Though prohibition was the law of the land at the time, underground speakeasies like “Vincenzo’s” made it possible not only for New Yorkers to imbibe but also for gay men to congregate, to hold hands, even to dance together before the 21st Amendment made alcohol legal again and pushed men like Larry Hart even further into the closet, bars no longer being secret hideaways.

FALLING FOR MAKE BELIEVE - 5 It’s at Vincenzo’s that Fletcher meets Larry Hart for the second time, along with composer Richard Rodgers (Brett Ryback), composite Broadway star “Vivian Ross” (Rebecca Ann Johnson), and Doc Bender (Jeffrey Landman), the real-life dentist-turned-agent who made sure his number one client stayed on the down-low even as he supplied him with buckets of booze throughout their long, destructive association.

Next to reminisce is Richard Rodgers, who recalls the awe he felt at the age of 16 upon first meeting 23-year-old Larry, who ended up joining Richard and his new bride Dorothy (Megan Moran) for their “three’s company” honeymoon in France, a vacation à trois that Dorothy takes with a grain of salt, quipping, “It’s not like I’m the first woman to marry a man with a child.”

Vivian rounds out our picture of Larry Hart, expressing regrets that her own platonic love story with the lyricist didn’t start sooner, as well as recalling what a jokester Larry could be when in one of his lighter moods, as during a radio broadcast from the St. James Theater which we get to spy on.

FALLING FOR MAKE BELIEVE - 4 Throughout these early scenes, Falling For Make Believe treats us to many of the song hits that made Rodgers & Hart the toast of Broadway. “Thou Swell,” “My Heart Stood Still,” “I Wish I Were In Love Again,” and “Isn’t It Romantic?” are just a handful of the nearly two dozen songs performed on the Colony stage by a couldn’t-be-better sextet of performers, adding up to an intermissionless 95 minutes of music and memories.
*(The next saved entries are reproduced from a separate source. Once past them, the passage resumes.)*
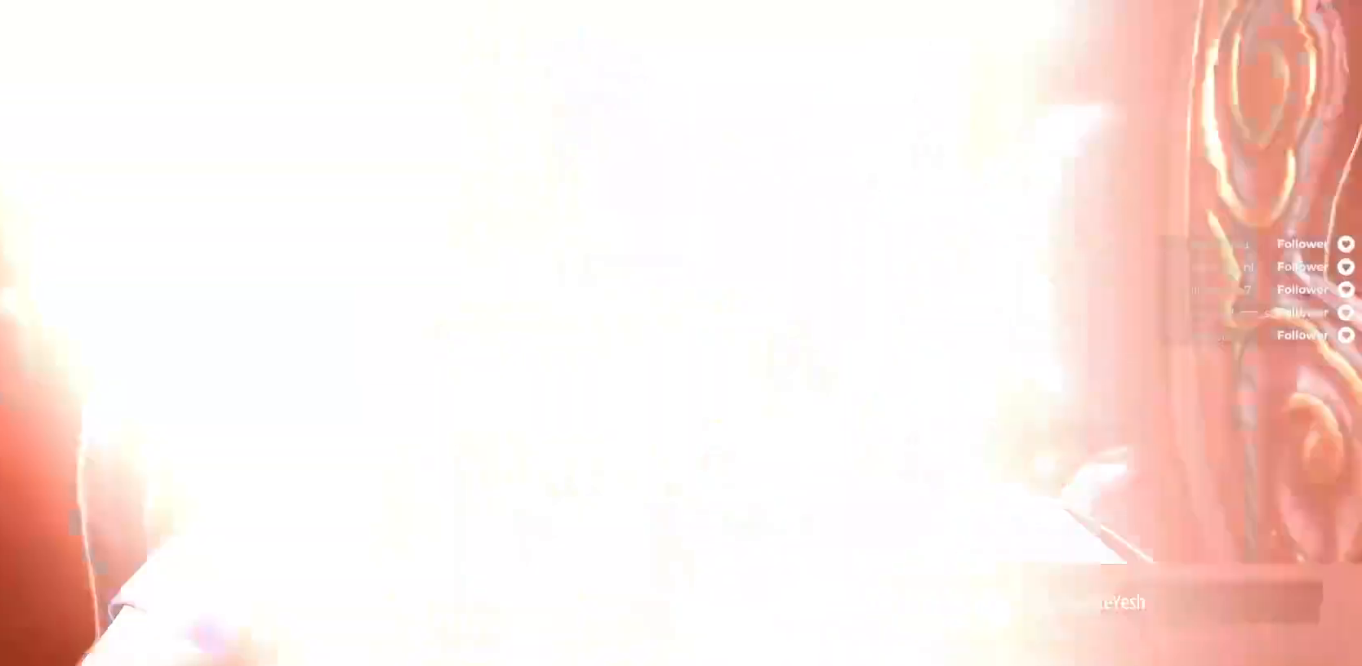
{"buttons": [], "right_stick": "center", "events": []}
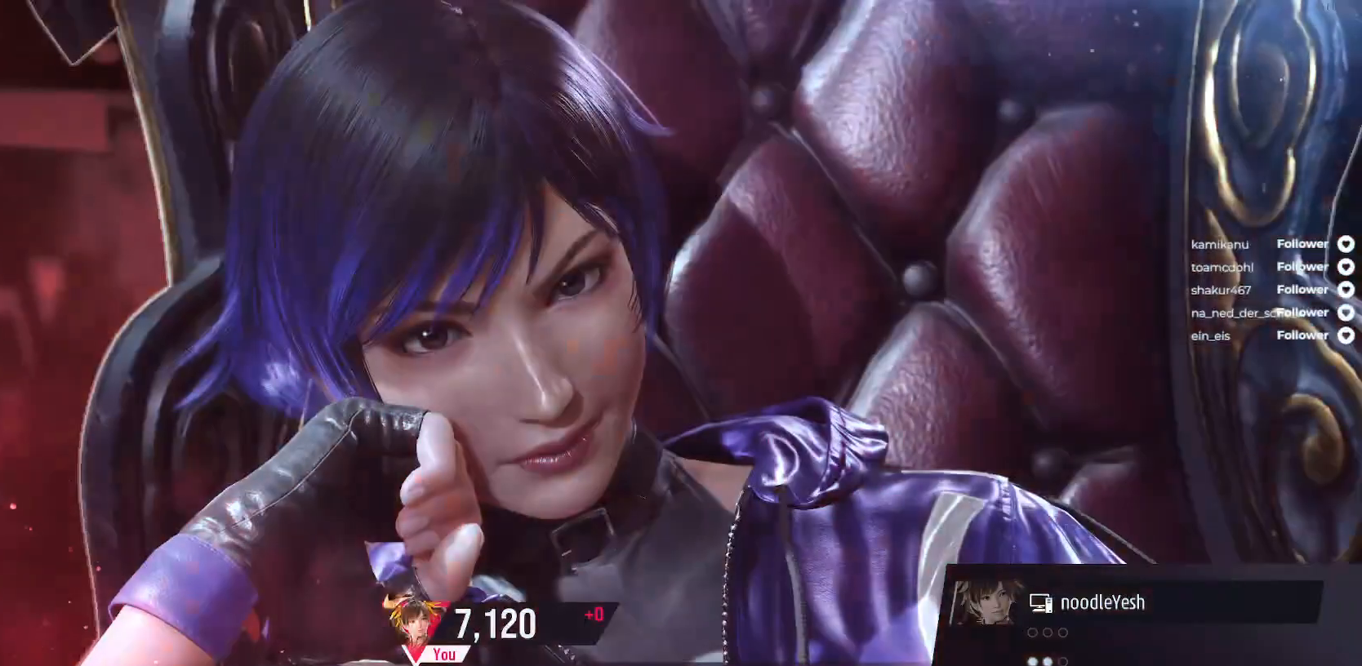
{"buttons": [], "right_stick": "center", "events": []}
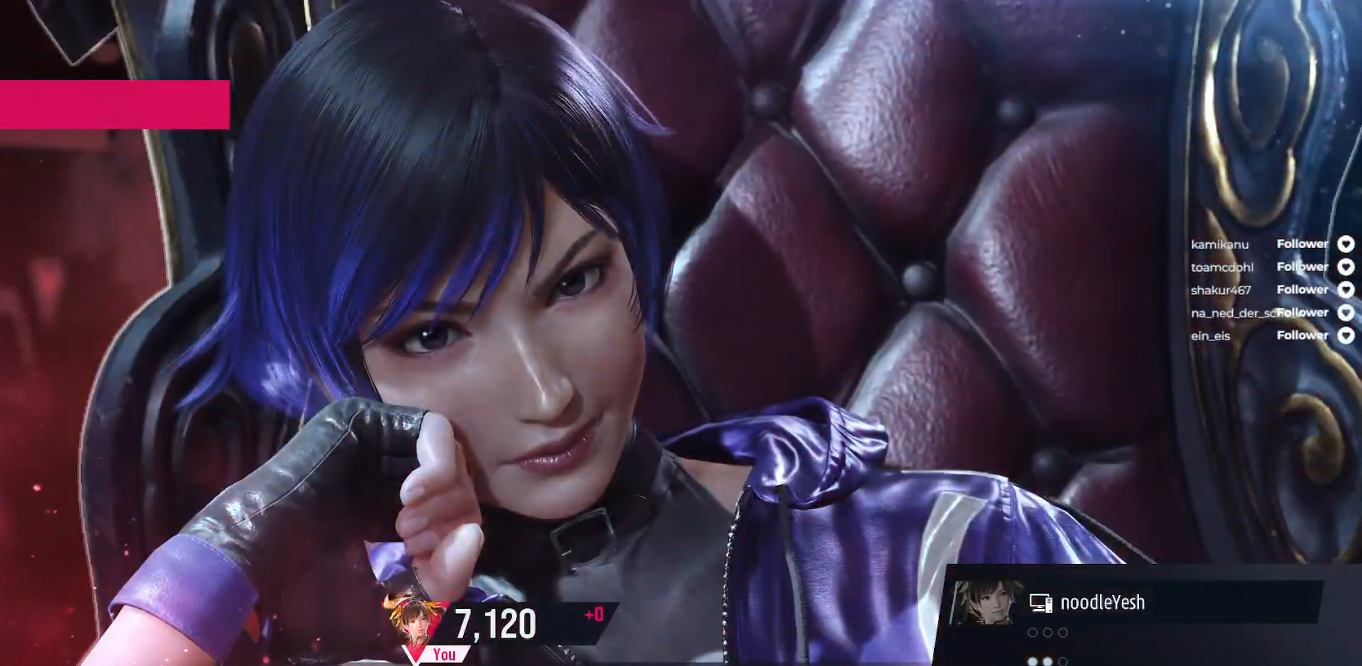
{"buttons": [], "right_stick": "center", "events": []}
Unlike the sanitized Hollywood biopic Words And Music, which starred Mickey Rooney as a heterosexualized Larry, Saltzman’s book does not hesitate to present the legendary lyricist warts and all, and it is all the more fascinating and powerful for its honesty.

Again and again, Richard loses patience with Larry’s irresponsibility, his habitual lateness, his drinking, and his days-long disappearances. Richard even goes so far as to threaten seeking out a new lyricist if Larry doesn’t get psychiatric help. Meanwhile, Vivian rejects Larry’s marriage proposal, not for lack of love, but because, plainly put, he wouldn’t be able to satisfy her in bed. As for Fletcher, though the lovestruck ex-farmboy does finally get to consummate his desires for Larry, his closeted paramour finds it impossible to believe that anyone could love him for himself rather than for what they could get out of him.

FALLING_FOR_MAKE_BELIEVE_-_1 Throughout the highs and lows of Larry Hart’s life, Falling For Make Believe keeps those Rodgers & Hart hits coming. Vivian and Richard duet “Bewitched, Bothered, And Bewildered,” Vivian solos “My Funny Valentine” and “Blue Moon,” and in a party sequence at New York’s City Center, we are regaled with “With A Song In My Heart,” “Mountain Greenery,” “Sing For Your Supper,” “Where Or When,” and “Johnny One Note.”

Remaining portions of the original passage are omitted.